Donwell Hector

Personal information
- Full name: Donwell Banister Hector
- Born: 31 October 1988 (age 37) Saint Vincent
- Batting: Right-handed
- Bowling: Right-arm off spin

Domestic team information
- 2007–2017: Windward Islands
- FC debut: 4 January 2008 Windward Islands v Barbados
- Last FC: 14 December 2017 Windward Islands v Jamaica
- LA debut: 16 October 2007 Windward Islands v Guyana
- Last LA: 16 October 2010 Windward Islands v Combined Campuses and College

Career statistics
| Competition | FC | LA | T20 |
| Matches | 26 | 6 | 3 |
| Runs scored | 760 | 86 | 17 |
| Batting average | 17.27 | 14.33 | 5.66 |
| 100s/50s | 0/3 | 0/0 | 0/0 |
| Top score | 99 | 37 | 11 |
| Catches/stumpings | 36/0 | 4/0 | 1/0 |
- Source: ESPNcricinfo, 5 August 2019

= Donwell Hector =

West Indian cricketer

Donwell Banister Hector (born 31 October 1988) is a Vincentian cricketer who has played for the Windward Islands in West Indian domestic cricket. He is a right-handed middle-order batsman.
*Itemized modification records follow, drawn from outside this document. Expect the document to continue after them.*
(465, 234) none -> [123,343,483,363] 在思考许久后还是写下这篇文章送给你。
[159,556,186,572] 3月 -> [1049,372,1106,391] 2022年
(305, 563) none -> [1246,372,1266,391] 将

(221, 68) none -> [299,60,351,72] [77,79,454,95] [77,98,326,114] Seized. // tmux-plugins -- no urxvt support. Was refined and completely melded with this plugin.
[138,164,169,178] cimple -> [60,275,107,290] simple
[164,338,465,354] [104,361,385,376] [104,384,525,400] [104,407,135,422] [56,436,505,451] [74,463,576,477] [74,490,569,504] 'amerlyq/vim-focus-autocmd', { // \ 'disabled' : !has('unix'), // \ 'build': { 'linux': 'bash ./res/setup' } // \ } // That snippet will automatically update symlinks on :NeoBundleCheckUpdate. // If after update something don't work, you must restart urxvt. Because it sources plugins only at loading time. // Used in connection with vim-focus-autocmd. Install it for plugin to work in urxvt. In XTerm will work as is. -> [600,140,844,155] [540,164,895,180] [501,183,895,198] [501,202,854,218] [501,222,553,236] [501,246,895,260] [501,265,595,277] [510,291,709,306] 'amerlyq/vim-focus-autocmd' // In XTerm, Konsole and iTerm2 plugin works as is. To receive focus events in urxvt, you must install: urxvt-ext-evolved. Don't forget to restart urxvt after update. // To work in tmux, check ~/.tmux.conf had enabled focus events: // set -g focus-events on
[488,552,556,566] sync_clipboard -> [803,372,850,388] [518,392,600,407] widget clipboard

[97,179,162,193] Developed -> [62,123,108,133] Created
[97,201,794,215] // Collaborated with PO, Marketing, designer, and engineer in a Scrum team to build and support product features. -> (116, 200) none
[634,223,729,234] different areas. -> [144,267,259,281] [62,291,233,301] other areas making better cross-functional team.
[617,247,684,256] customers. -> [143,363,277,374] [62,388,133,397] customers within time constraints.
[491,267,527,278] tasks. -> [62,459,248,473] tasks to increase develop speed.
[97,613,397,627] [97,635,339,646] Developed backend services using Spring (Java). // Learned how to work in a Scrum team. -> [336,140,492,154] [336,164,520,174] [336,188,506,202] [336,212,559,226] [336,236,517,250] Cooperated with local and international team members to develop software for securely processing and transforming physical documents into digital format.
Hector made his senior debut for the Windwards in October 2007, playing a limited-overs game against Guyana during the 2007–08 KFC Cup. His first-class debut came a few months later, in January 2008, against Barbados in the 2007–08 Carib Beer Cup. Later in 2008, Hector was selected for the Saint Vincent and Grenadines national team in two matches in the Stanford 20/20 tournament, which held full Twenty20 status. He had little success, scoring six runs against Sint Maarten and a golden duck against Trinidad and Tobago. During the 2008–09 Regional Four Day Competition, Hector scored 393 runs from eight matches, ranking him fourth for runs among his teammates (behind Rawl Lewis, Darren Sammy, and Andre Fletcher). His season included three half-centuries – 99 against Trinidad and Tobago, 79 not out against Guyana, and 67 against the Leeward Islands. However, his form tapered off in later seasons.